The article “Controversial Choices: Debating the Pratt & Whitney Project” [Jan. 20, Xpress] ignores the fact that the corporate welfare scheme is in desperate need of reform. Do cheerleaders for corporate welfare even talk to the victims of the freeloading companies? Such as the people who say they were fired for serving on a jury only to find that the county and state don’t enforce the law against firing jurors? The people who may have been disabled or may have had relatives killed by a dangerous workplace so a company can spend the money on executive perquisites instead of safety?
The term “revenue neutral” was used in the Pratt & Whitney deal to mislead people into thinking the county is somehow getting a free lunch.

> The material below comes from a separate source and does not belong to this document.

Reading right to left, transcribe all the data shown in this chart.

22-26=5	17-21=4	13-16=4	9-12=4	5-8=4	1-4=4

They’re just shuffling numbers and hoping we can’t do math. Taxpayers are in reality paying for the deal, and so we have every right to hold them accountable.
Everyone who spends money in the county benefits the economy and pays sales tax. By the Economic Development Coalition’s logic, every person is therefore entitled to a revenue-neutral tax deal.

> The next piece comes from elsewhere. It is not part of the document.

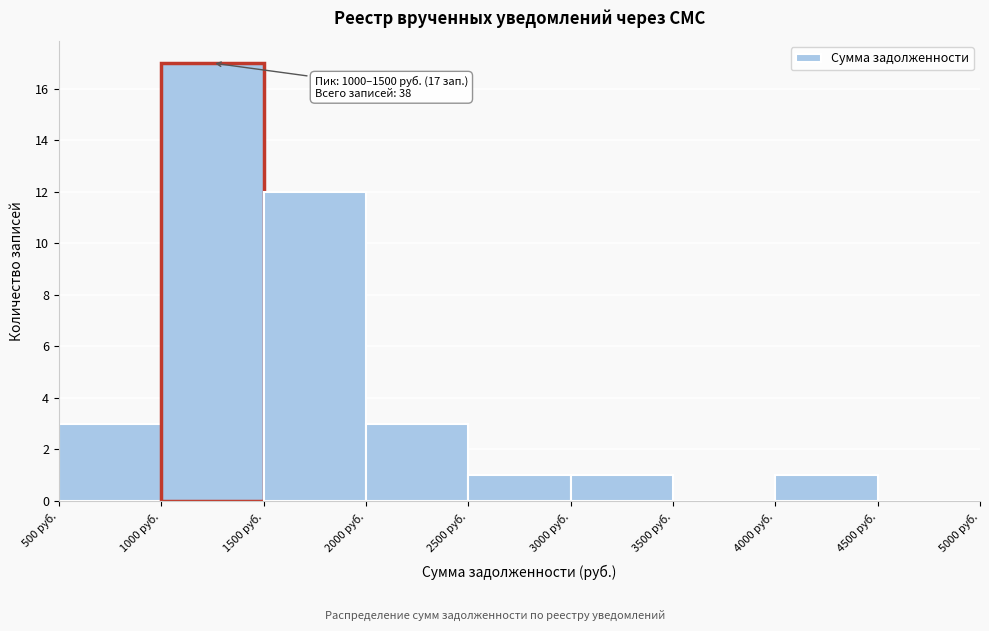

Which range on the x-axis has the tallest bar?

1000 to 1500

The argument was made that if we put conditions in the incentive contracts, a company may not sign. What then is our incentive to give them our money? Fix the failed scheme and put the following requirements in writing for the companies getting our tax dollars:
1. Pay a decent living wage to all employees, as opposed to a deceptive average wage achieved by giving most of the money to managers. Not just vague, unverifiable promises of “community prosperity,” but specific numbers for each job.

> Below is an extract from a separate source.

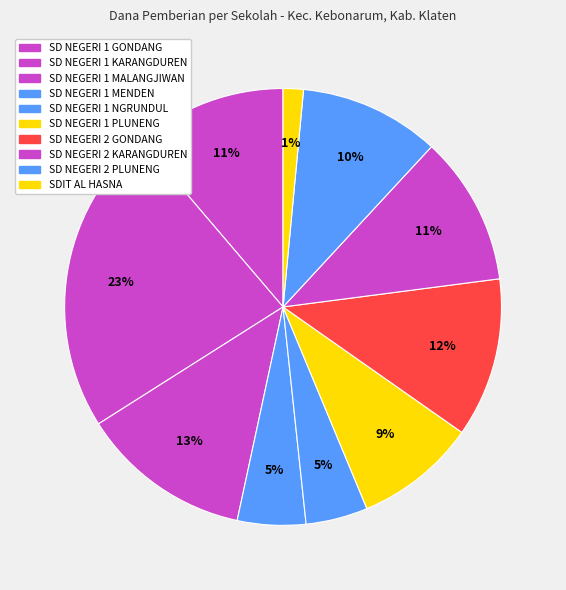

Count the number of slices in the pie.

10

2. Hire only people from the county paying for the bailout.
3. Forfeit the incentive cash if a company fires people for serving on a jury, since no government agency enforces that law. Don’t tell the victim to pay a lawyer to enforce the law. We already pay taxes to have the law enforced.
4. Forfeit the incentive cash when a workplace is so dangerous that an employee is killed on the job. …
5. Conduct a yearly confidential survey of all employees (not just managers) and require a 70% approval to get that year’s incentive cash.
6. Ban the dishonest, unethical requirement that employees sign a statement allowing a company to take money out of an employee’s personal checking account.
The trickle-down economists (corporate lobbyists) will say these regulations would kill jobs, but they can’t say how to bring back people who were killed on the job because of deregulation.
If the companies don’t want conditions, then they can raise their money through a GoFundMe page instead of forced reverse-Robin Hood socialism for the rich. Companies may lobby to lower the bar by not including conditions. Trying to avoid improvement is self-defeating.
Our highly skilled young people know how to use the internet to find better jobs elsewhere. After they’re gone, we won’t be able to attract any company.
The argument was made that there was not enough opposition to stop the Pratt & Whitney deal. Convenient excuse, since they pulled a fast one and gave the opposition only a few days’ notice. There was even far less support for the deal. How many counterprotesters were downtown demanding we give a free ride to Pratt & Whitney?